> [TASK TO COMPLETE]: Skip any pictures. Repeat the data exactly, from its first line through the line that holds "right shoulder: (515, 938)", both included.

GIVEN DATA Start Marker

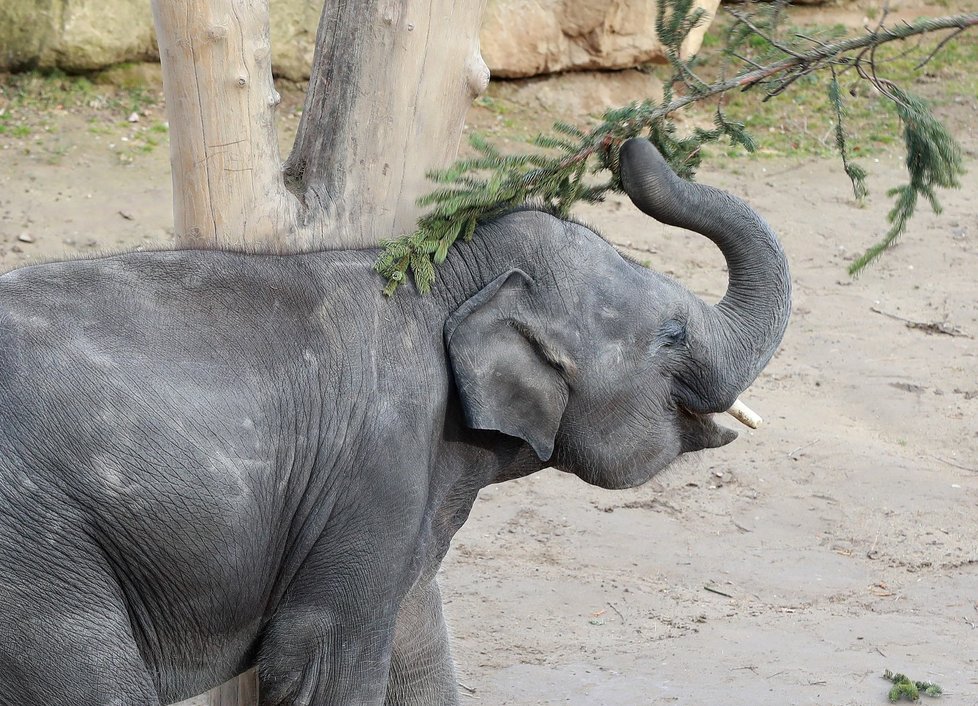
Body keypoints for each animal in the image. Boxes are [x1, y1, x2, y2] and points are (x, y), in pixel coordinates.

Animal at [0, 139, 784, 704]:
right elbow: (326, 654)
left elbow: (418, 636)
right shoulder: (381, 463)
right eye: (673, 336)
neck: (446, 275)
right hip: (39, 557)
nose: (630, 146)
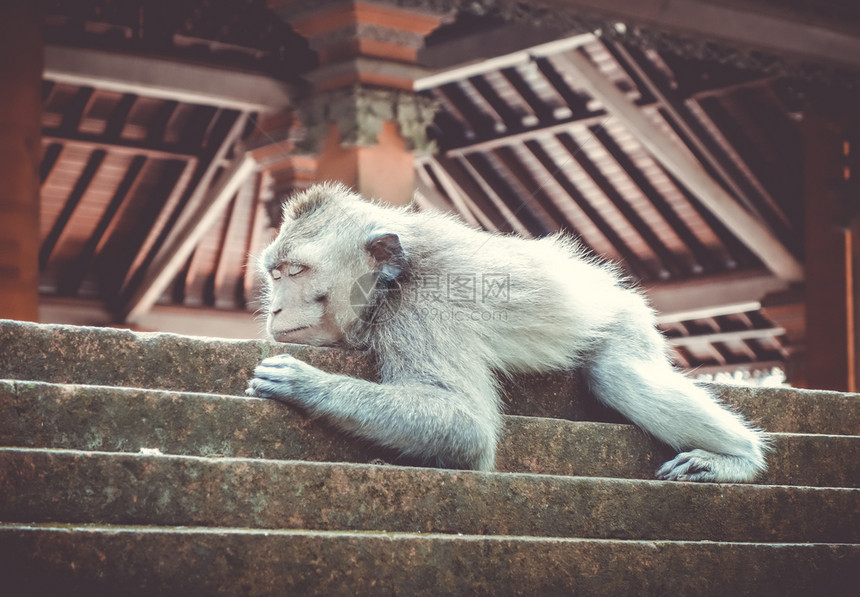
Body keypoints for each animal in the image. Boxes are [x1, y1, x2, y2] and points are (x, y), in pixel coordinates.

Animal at [247, 180, 764, 480]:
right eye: (275, 274)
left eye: (297, 271)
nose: (275, 309)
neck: (390, 282)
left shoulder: (421, 311)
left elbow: (466, 424)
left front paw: (305, 383)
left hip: (624, 317)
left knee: (620, 374)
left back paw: (738, 458)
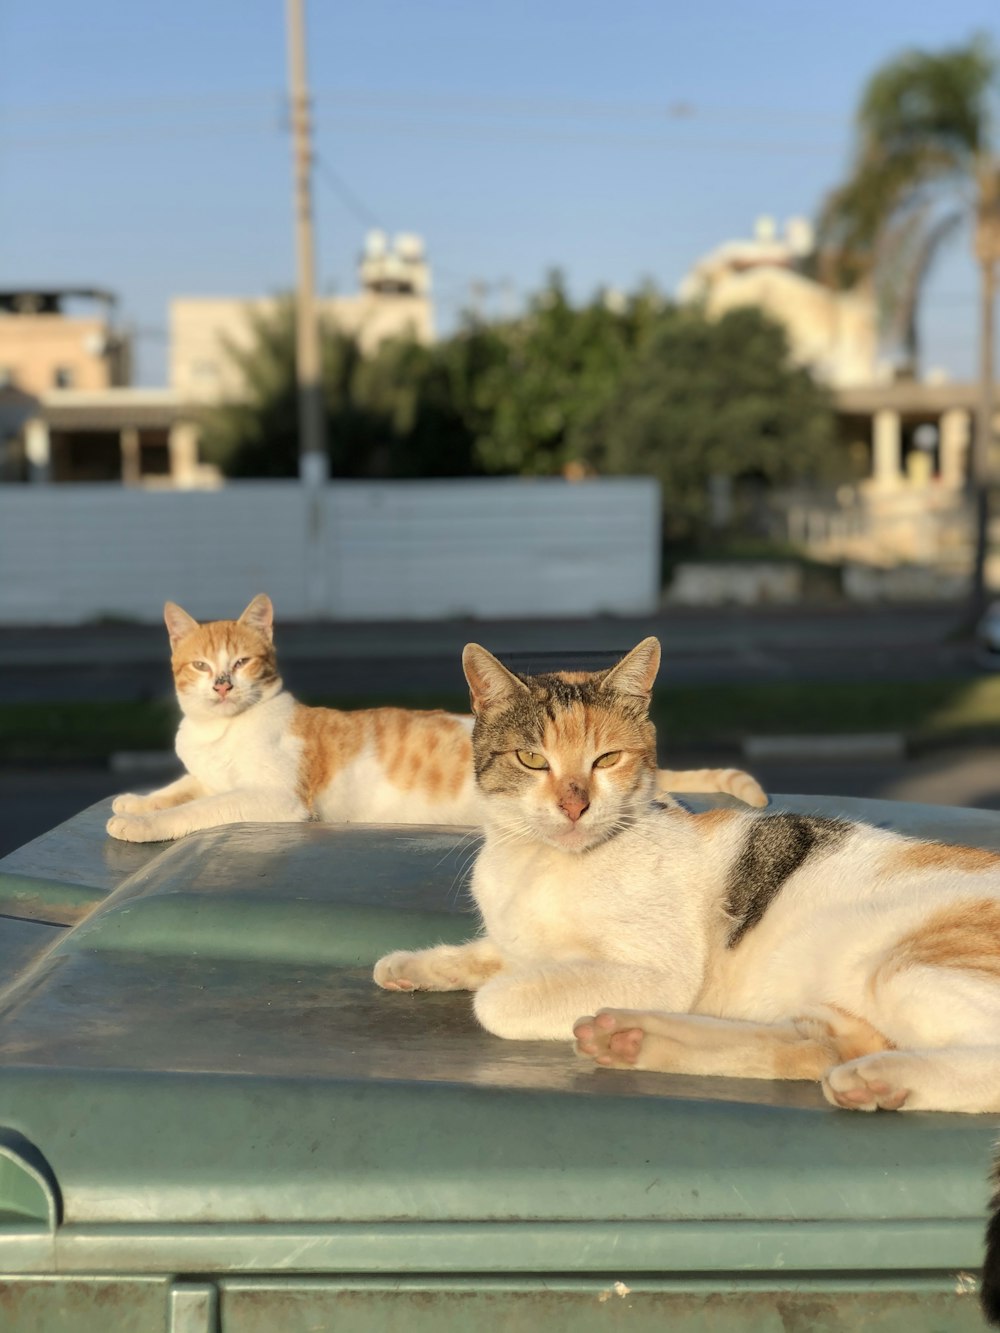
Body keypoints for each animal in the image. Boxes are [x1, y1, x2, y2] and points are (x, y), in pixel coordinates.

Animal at [106, 597, 768, 842]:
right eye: (199, 664)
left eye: (241, 661)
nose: (222, 684)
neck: (219, 732)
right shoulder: (205, 770)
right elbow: (183, 786)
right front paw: (136, 800)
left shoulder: (275, 797)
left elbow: (205, 805)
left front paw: (139, 824)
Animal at [376, 639, 1000, 1119]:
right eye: (532, 760)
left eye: (606, 760)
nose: (574, 805)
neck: (540, 864)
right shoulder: (515, 938)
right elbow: (491, 953)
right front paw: (414, 965)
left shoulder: (657, 972)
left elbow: (498, 997)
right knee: (816, 1045)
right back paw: (630, 1037)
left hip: (904, 970)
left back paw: (880, 1078)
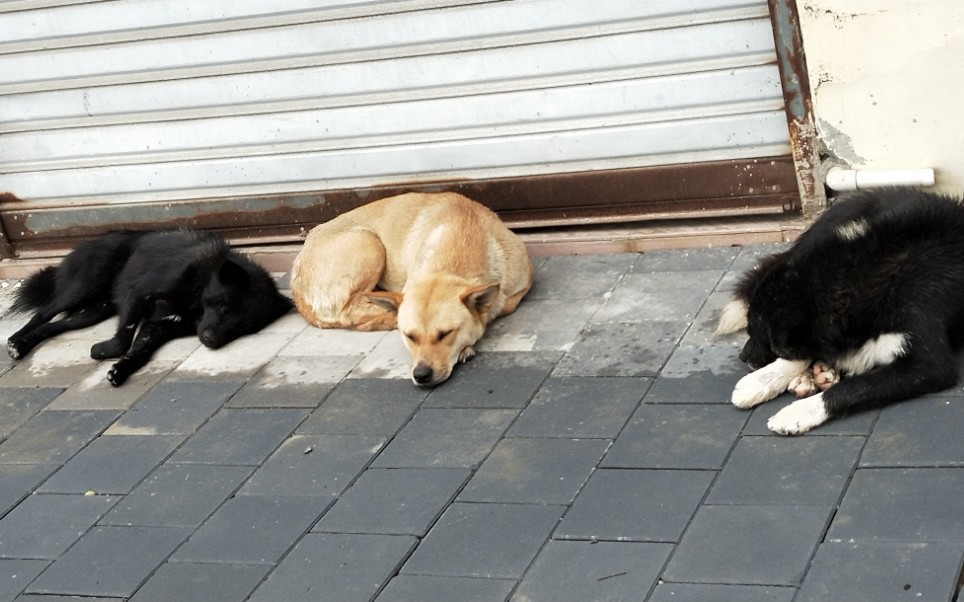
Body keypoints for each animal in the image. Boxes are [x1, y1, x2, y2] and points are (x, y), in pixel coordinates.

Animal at [6, 230, 294, 384]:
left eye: (242, 326)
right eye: (223, 304)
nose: (210, 340)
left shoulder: (158, 327)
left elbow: (139, 351)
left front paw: (120, 370)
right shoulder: (139, 293)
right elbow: (123, 340)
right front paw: (104, 352)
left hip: (94, 311)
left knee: (57, 325)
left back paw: (25, 343)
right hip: (84, 287)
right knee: (44, 312)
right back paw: (16, 341)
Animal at [294, 195, 536, 386]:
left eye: (446, 334)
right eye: (410, 336)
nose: (421, 375)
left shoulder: (522, 284)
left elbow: (504, 305)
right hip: (368, 242)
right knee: (349, 312)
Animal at [720, 186, 964, 432]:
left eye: (761, 336)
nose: (743, 357)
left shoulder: (927, 365)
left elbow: (854, 387)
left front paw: (798, 413)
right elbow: (808, 352)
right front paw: (765, 381)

GIVEN DATA End Marker

> [ANSWER SPACE]:
Body keypoints for each animal in the image. Boxes are [x1, y1, x2, y2] and points are (x, y), in pixel coordinates.

Animal at [0, 139, 784, 704]:
right elbow: (326, 654)
left elbow: (418, 636)
right shoulder: (381, 463)
right eye: (673, 336)
neck: (446, 275)
right hip: (39, 557)
nose: (630, 146)
Body keypoints for each animal in the image. Boxes are [x1, y1, x2, y2] and points are (x, y), in pixel coordinates.

Animal at [247, 180, 764, 480]:
right eye: (275, 274)
left eye: (297, 271)
nose: (275, 309)
neck: (390, 282)
left shoulder: (421, 311)
left elbow: (466, 424)
left front paw: (305, 383)
left hip: (624, 317)
left knee: (620, 374)
left back paw: (738, 458)
Body keypoints for each animal in the image. Boxes are [x1, y1, x2, y2] and points are (x, y), in pixel coordinates.

Animal at [106, 597, 768, 842]:
right eye: (199, 664)
left eye: (241, 661)
nose: (222, 684)
neck: (219, 732)
right shoulder: (205, 770)
right elbow: (183, 786)
right front paw: (136, 800)
left shoulder: (275, 797)
left elbow: (205, 805)
left front paw: (139, 824)
Animal at [376, 639, 1000, 1119]:
right eye: (532, 760)
left eye: (606, 760)
nose: (574, 805)
neck: (540, 864)
right shoulder: (515, 938)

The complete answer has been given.